** WHAT IS NEEDED **
Write out, word for word, every line from the one containing "staining of normal" through the final line of the records.

** GIVEN ENTRIES **
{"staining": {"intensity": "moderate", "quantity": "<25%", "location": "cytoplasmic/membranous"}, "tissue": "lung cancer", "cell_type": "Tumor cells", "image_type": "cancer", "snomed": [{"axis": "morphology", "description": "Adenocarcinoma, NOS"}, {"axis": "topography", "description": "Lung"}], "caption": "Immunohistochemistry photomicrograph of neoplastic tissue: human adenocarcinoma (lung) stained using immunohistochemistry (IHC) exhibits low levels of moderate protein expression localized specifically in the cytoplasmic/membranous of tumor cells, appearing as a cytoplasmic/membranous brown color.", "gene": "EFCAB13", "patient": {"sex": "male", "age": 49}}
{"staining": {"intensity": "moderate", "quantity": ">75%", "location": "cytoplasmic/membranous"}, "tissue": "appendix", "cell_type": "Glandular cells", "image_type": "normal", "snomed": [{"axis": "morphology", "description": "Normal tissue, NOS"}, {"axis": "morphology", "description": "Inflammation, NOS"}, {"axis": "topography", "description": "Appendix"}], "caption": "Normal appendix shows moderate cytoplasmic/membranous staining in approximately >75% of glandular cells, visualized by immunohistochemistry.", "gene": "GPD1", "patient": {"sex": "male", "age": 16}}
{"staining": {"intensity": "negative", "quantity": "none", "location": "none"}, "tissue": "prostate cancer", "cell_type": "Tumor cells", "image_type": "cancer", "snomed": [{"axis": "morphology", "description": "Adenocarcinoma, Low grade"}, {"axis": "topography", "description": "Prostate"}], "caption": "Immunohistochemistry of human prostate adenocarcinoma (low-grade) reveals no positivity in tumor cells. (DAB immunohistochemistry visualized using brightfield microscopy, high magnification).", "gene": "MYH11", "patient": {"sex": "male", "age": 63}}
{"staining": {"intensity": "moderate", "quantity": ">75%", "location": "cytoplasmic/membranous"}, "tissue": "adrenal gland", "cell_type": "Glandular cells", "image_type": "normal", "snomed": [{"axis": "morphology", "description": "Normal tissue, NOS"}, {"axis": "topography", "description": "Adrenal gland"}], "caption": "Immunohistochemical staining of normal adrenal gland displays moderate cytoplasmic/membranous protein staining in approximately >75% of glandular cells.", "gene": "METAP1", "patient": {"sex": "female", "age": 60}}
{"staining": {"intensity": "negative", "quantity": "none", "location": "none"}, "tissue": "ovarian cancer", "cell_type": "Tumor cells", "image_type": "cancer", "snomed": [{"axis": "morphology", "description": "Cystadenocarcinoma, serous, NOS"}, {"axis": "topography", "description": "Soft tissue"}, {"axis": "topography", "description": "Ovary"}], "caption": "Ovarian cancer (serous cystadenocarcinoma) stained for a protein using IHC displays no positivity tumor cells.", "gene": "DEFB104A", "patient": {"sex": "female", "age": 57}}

** RESPONSE **
{"staining": {"intensity": "moderate", "quantity": ">75%", "location": "cytoplasmic/membranous"}, "tissue": "adrenal gland", "cell_type": "Glandular cells", "image_type": "normal", "snomed": [{"axis": "morphology", "description": "Normal tissue, NOS"}, {"axis": "topography", "description": "Adrenal gland"}], "caption": "Immunohistochemical staining of normal adrenal gland displays moderate cytoplasmic/membranous protein staining in approximately >75% of glandular cells.", "gene": "METAP1", "patient": {"sex": "female", "age": 60}}
{"staining": {"intensity": "negative", "quantity": "none", "location": "none"}, "tissue": "ovarian cancer", "cell_type": "Tumor cells", "image_type": "cancer", "snomed": [{"axis": "morphology", "description": "Cystadenocarcinoma, serous, NOS"}, {"axis": "topography", "description": "Soft tissue"}, {"axis": "topography", "description": "Ovary"}], "caption": "Ovarian cancer (serous cystadenocarcinoma) stained for a protein using IHC displays no positivity tumor cells.", "gene": "DEFB104A", "patient": {"sex": "female", "age": 57}}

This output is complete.